Packers' pounding of 49ers doesn't make up for last season but does showcase Davante Adams

Don't call Thursday's win by the Green Bay Packers revenge for the NFC Championship Game -- or even the regular-season blowout loss -- because these weren't last year's San Francisco 49ers.

They weren't even last week's 49ers.

Just call it another stellar showing for wide receiver Davante Adams and quarterback Aaron Rodgers, plus an important return from injury by running back Aaron Jones.

The noteworthy numbers from Thursday night's 34-17 win that sent the Packers to 6-2 at the midway point of the season:

  • Adams, with 10 catches for 173 yards and his league-leading eighth touchdown catch of the season, became the first player in NFL history with three games of 10 receptions for at least 150 yards in his team's first eight games of a season. And he played in only six of them.

  • Rodgers threw four touchdowns in a game for the fourth time this season after posting just three such games in 2017, 2018 and 2019 combined. Rodgers moved within one four-touchdown game of his most such games in a season -- five in 2011, when he won the first of his two career MVPs. He completed 25 of 31 passes for 305 yards without an interception.

  • Rodgers completed three passes that traveled at least 30 yards in the air (two to Adams and one for a 52-yard touchdown to Marquez Valdes-Scantling). It was his second such game this season, making him the only quarterback with multiple such games. He added a fourth deep ball to Adams that went 25 yards in the air.

  • Two touchdown catches for Valdes-Scantling, who despite another dropped pass (his fifth of the season) perhaps took another step toward giving the Packers another viable offensive weapon after general manager Brian Gutekunst didn't trade for one before this week's deadline passed

The 49ers didn't have a single offensive player who touched the ball in last year's 37-20 win over Green Bay that sent them to the Super Bowl after their recent wave of injuries and COVID-19 took out most of their offense (Jimmy Garoppolo, George Kittle, Raheem Mostert, Tevin Coleman, Deebo Samuel and then some). So anything the Packers' defense did against backup quarterback Nick Mullens & Co. was hardly noteworthy.

In the two losses to the 49ers last season, the Packers failed to score in either first half. They were outscored a combined 50-0 by San Francisco in the first half of those two games.

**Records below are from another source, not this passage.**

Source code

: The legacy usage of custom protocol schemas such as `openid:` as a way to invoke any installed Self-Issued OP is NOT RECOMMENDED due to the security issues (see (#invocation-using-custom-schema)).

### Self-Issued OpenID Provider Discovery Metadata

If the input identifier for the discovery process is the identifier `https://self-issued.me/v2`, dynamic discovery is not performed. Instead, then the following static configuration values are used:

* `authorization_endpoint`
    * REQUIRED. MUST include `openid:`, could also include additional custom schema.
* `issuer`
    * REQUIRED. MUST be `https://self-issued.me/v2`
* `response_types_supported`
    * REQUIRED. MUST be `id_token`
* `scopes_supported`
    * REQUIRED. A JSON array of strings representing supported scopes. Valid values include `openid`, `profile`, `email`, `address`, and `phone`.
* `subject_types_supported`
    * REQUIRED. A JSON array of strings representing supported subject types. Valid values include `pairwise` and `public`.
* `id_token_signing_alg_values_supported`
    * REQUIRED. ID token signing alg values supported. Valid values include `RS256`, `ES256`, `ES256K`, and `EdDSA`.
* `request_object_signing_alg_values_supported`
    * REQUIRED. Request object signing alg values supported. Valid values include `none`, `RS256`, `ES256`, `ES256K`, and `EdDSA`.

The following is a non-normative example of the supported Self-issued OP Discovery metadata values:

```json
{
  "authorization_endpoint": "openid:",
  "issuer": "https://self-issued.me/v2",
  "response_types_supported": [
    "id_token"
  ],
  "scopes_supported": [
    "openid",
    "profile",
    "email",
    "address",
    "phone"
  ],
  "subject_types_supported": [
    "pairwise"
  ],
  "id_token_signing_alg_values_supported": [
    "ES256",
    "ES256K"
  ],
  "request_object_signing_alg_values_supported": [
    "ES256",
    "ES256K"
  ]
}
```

The Packers reversed that trend early, scoring on their opening drive for the eighth time in eight games this season. They are the only team in the league to score on their first drive in every game -- and now have 40 points on those drives.

Promising trend: Gutekunst and coach Matt LaFleur rolled the dice on activating Jones, who was questionable after missing the previous two games with a calf injury. But with Jamaal Williams and AJ Dillon on the reserve/COVID list, the Packers not only played Jones but he finished with 20 touches (15 carries for 58 yards, five catches for 21 yards) and more importantly finished the game. Jones and Tyler Ervin (and H-back John Lovett) were the only backs available at game's end after Dexter Williams dropped out with a knee injury.

Troubling trend: Already without starting left tackle David Bakhtiari, who missed his third straight game with a chest/rib injury, the Packers lost right tackle Rick Wagner to a knee injury in the first half. Billy Turner, who started at left tackle, moved back to his usual right tackle spot after Wagner's injury. Elgton Jenkins moved out to left tackle from left guard, where rookie Jon Runyan filled in. Cornerback Jaire Alexander (concussion) and linebacker Krys Barnes (calf) also left the game early.